PROGRAMA DE PÓS-GRADUAÇÃO EM HISTÓRIA

UMA ANÁLISE DA IDEOLOGIA PRESENTE NOS QUADRINHOS DO CAPITÃO


AMÉRICA.

Hugo Faccion Guimarães


Professor: Danilo José Zioni Ferreti

São João Del Rei


2019
UMA ANÁLISE DA IDEOLOGIA PRESENTE NOS QUADRINHOS DO CAPITÃO
AMÉRICA.

RESUMO: Levando em conta todo alcance que as mídias audiovisuais de massa obtiveram
a partir dos anos 2000, o artigo pretende fazer uma análise do percurso das histórias em
quadrinhos (HQ) do Capitão América e sua representação ideológica. Para isso será feita
uma explanação dos conceitos de ideologia e representação, ressaltando os devidos
cuidados no uso de tais conceitos, além de uma breve apresentação de outras mídias
audiovisuais de massa e suas relações.

PALAVRAS-CHAVE: ideologia – representação – histórias em quadrinhos – capitão


américa
INTRODUÇÃO

Com o advento das mídias audiovisuais de massa e sua atual demanda se faz
necessária uma análise conceitual das mudanças ocorridas nas histórias em quadrinhos
(HQ) do Capitão América. Mudança a qual pode parecer superficial para olhos menos
interessados, mas que passa uma mensagem que é um espelho de uma representação social
coletiva ou individual.

O objetivo do artigo é demonstrar que diversos processos e demandas sociais


podem influenciar na criação das HQ e que isso não é compreensível em um primeiro
momento. Serão usados os conceitos de ideologia e representação na análise do objeto. O
que é ideologia? O que ela representa? As mídias audiovisuais de massa, são responsáveis
pela difusão da ideologia? É possível negar a ideologia?
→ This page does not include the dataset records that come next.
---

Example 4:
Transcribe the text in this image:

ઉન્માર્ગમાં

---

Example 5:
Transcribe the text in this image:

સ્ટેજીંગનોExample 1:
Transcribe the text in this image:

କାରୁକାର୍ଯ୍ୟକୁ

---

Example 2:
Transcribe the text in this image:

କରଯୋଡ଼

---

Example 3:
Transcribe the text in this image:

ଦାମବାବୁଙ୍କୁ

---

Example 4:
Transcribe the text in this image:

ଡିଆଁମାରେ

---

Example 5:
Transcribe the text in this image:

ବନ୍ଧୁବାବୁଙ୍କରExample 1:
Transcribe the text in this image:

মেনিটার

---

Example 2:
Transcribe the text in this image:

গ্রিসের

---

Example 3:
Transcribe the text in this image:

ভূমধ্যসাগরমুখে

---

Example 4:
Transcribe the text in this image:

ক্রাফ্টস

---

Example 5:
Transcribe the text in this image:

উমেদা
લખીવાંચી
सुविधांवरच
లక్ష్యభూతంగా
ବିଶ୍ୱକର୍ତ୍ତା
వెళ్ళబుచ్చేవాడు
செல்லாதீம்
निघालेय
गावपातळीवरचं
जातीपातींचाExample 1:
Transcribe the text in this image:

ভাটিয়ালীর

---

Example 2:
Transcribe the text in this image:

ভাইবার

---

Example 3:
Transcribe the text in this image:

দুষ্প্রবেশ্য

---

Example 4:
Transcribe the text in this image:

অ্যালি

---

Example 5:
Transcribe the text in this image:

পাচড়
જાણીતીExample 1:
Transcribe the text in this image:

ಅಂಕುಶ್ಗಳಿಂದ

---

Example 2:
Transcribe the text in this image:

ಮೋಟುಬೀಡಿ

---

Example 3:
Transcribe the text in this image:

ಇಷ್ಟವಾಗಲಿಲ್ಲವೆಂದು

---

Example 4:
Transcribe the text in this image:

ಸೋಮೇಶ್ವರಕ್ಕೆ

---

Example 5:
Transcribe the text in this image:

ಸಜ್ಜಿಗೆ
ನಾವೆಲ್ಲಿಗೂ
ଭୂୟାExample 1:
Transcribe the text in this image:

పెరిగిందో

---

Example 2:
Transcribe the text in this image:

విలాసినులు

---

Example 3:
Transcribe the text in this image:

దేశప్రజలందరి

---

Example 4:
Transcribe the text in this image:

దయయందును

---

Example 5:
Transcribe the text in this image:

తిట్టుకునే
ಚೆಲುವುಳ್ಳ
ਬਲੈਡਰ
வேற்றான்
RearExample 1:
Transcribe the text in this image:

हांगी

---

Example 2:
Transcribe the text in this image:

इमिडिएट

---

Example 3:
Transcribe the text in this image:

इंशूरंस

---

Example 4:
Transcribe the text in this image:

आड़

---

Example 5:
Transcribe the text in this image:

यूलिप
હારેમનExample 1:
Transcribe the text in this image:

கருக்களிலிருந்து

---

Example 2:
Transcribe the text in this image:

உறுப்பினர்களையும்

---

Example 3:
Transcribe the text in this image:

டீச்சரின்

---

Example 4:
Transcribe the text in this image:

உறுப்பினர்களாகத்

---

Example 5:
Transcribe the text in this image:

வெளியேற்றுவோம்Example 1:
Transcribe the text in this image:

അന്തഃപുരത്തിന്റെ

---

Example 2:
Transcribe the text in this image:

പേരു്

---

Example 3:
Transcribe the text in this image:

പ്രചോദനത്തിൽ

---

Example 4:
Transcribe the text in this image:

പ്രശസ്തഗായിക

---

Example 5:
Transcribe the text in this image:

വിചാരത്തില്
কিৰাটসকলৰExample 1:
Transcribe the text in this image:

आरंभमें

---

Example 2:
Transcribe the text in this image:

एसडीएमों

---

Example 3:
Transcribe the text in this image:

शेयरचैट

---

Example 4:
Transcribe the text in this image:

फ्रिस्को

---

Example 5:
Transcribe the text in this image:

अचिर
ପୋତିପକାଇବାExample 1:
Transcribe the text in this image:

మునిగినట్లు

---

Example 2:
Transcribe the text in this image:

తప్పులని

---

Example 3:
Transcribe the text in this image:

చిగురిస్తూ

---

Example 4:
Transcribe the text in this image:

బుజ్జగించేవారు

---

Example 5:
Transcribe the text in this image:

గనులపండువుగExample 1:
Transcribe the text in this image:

A começar pela definição de ideologia é necessário visitar alguns autores que já


conseguiram delimitar o conceito, Terry Eagleton define como:

A palavra “ideologia” é, por assim dizer, um texto, tecido com


uma trama inteira de diferentes fios conceituais; é traçado por
divergentes histórias, e mais importante, provavelmente, do que
forçar essas linhagens a reunir-se em alguma Grande Teoria
Global é determinar o que há de valioso em cada uma delas e o
que pode ser descartado. (EAGLETON, 1997, p.15)
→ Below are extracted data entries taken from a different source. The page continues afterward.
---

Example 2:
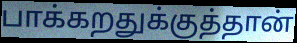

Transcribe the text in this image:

பாக்கறதுக்குத்தான்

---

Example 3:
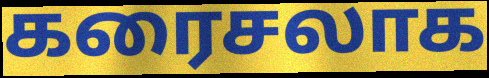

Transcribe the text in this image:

கரைசலாக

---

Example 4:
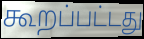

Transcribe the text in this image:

கூறப்பட்டது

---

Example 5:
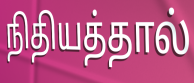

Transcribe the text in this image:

நிதியத்தால்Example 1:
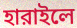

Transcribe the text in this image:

হারাইলে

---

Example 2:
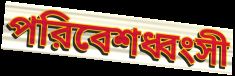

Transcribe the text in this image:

পরিবেশধ্বংসী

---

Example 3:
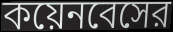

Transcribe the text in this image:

কয়েনবেসের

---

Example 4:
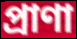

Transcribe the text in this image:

প্রাণা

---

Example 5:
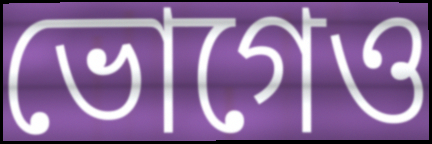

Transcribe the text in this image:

ভোগেওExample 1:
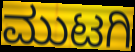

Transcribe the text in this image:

ಮುಟಗಿ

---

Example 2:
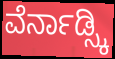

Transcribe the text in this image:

ವೆರ್ನಾಡ್ಸ್ಕಿ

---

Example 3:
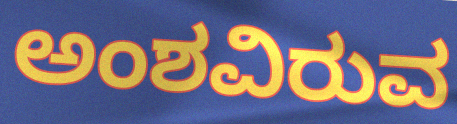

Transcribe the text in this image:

ಅಂಶವಿರುವ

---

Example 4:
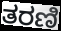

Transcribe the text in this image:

ತರಣಿ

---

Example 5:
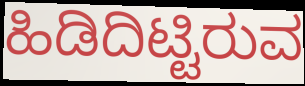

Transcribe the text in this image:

ಹಿಡಿದಿಟ್ಟಿರುವ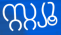
സ്റ്റ്യൂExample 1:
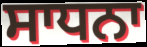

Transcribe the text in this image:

ਸਾਧਨਾ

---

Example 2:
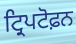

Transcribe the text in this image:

ਟ੍ਰਿਪਟੋਫ਼ਨ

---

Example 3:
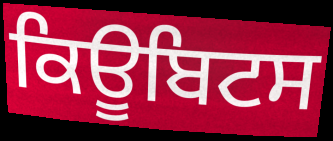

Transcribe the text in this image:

ਕਿਊਬਿਟਸ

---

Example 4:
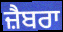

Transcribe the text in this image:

ਜ਼ੈਬਰਾ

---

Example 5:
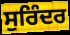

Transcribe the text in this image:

ਸੁਰਿੰਦਰ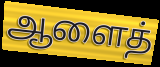
ஆளைத்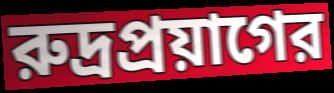
রুদ্রপ্রয়াগের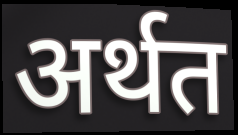
अर्थतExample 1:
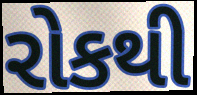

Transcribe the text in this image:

રોકથી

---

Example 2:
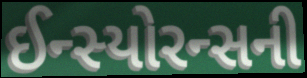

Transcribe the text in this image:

ઈન્સ્યોરન્સની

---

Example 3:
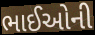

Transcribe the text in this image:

ભાઈઓની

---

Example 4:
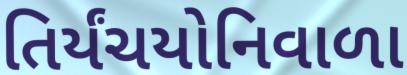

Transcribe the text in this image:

તિર્યંચયોનિવાળા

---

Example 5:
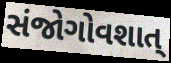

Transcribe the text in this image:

સંજોગોવશાત્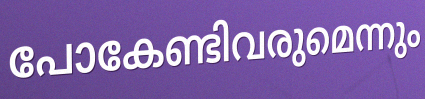
പോകേണ്ടിവരുമെന്നും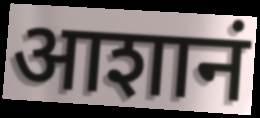
आशानं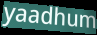
yaadhum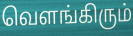
வெளங்கிரும்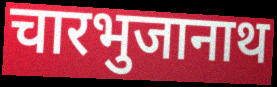
चारभुजानाथ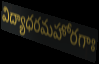
విద్యాధరమహోరగాః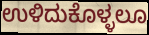
ಉಳಿದುಕೊಳ್ಳಲೂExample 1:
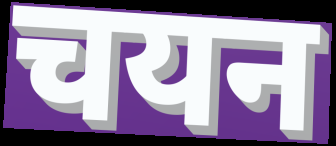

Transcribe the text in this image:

चयन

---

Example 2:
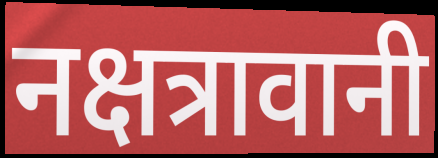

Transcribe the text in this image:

नक्षत्रावानी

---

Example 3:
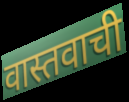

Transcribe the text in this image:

वास्तवाची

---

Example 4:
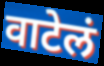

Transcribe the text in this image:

वाटेलं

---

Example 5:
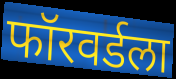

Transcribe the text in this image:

फॉरवर्डलाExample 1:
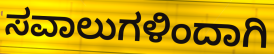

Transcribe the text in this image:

ಸವಾಲುಗಳಿಂದಾಗಿ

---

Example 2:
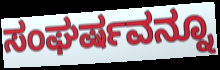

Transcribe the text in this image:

ಸಂಘರ್ಷವನ್ನೂ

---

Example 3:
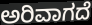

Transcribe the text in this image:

ಅರಿವಾಗದೆ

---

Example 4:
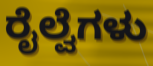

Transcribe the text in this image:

ರೈಲ್ವೆಗಳು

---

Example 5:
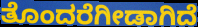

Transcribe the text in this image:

ತೊಂದರೆಗೀಡಾಗಿದೆ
Já Paul Ricoeur, define alguns traços do fenômeno ideológico, o primeiro deles


“está ligado à necessidade, para um grupo social, de conferir-se uma imagem de si mesmo,
de representar-se no sentido teatral do termo, de representar e encenar” (RICOEUR, 1990,
p.68). Um segundo traço é o dinamismo “a ideologia depende daquilo que poderíamos
chamar de uma teoria da motivação social” (Ibidem, p.68). O terceiro traço “remete a uma
terminologia freudiana, é o momento da racionalização”, que é definido por meio de
máximas e slogans (Ibidem, p.69). No quarto traço, Ricoeur elenca que “o código
interpretativo de uma ideologia é mais algo em que os homens habitam e pensam do que
uma concepção que possam expressar” (Ibidem, p.70). Por fim o quinto traço trabalha o
aspecto temporal, onde o “novo só pode ser recebido a partir do típico, também oriundo da
sedimentação da experiência social”, um caráter de intolerância a marginalização, a
novidade quando ameaça ao grupo de reconhecer-se e reencontrar-se, é intolerada (Ibidem,
p.70).
É interessante perceber que as definições de ideologia são parecidas nos dois
autores, apesar de sua amplitude conceitual. Segundo Eagleton, não existe pensamento livre
de pressupostos, logo qualquer ideia nossa poderia ser tida como ideológica. Essas são as
definições atuais do que seria ideologia:

a) o processo de produção de significados, signos e valores na


vida social;
b) um corpo de ideias característico de um determinado grupo ou
classe social;
c) ideias que ajudam a legitimar um poder político dominante;
d) ideias falsas que ajudam a legitimar um poder político
dominante;
e) comunicação sistematicamente distorcida;
f) aquilo que confere certa posição a um sujeito;
g) formas de pensamento motivadas por interesses sociais;
h) pensamento de identidade;
i) ilusão socialmente necessária;
j) a conjuntura de discurso e poder;
k) o veículo pelo qual atores sociais conscientes entendem o seu
mundo;
l) conjunto de crenças orientadas para a ação;
m) a confusão entre realidade linguística e realidade fenomenal;
n) oclusão semiótica;
o) o meio pelo qual os indivíduos vivenciam suas relações com
uma estrutura social;
p) o processo pelo qual a vida social é convertida em uma
realidade natural. (EAGLETON, 1997, p.15-16)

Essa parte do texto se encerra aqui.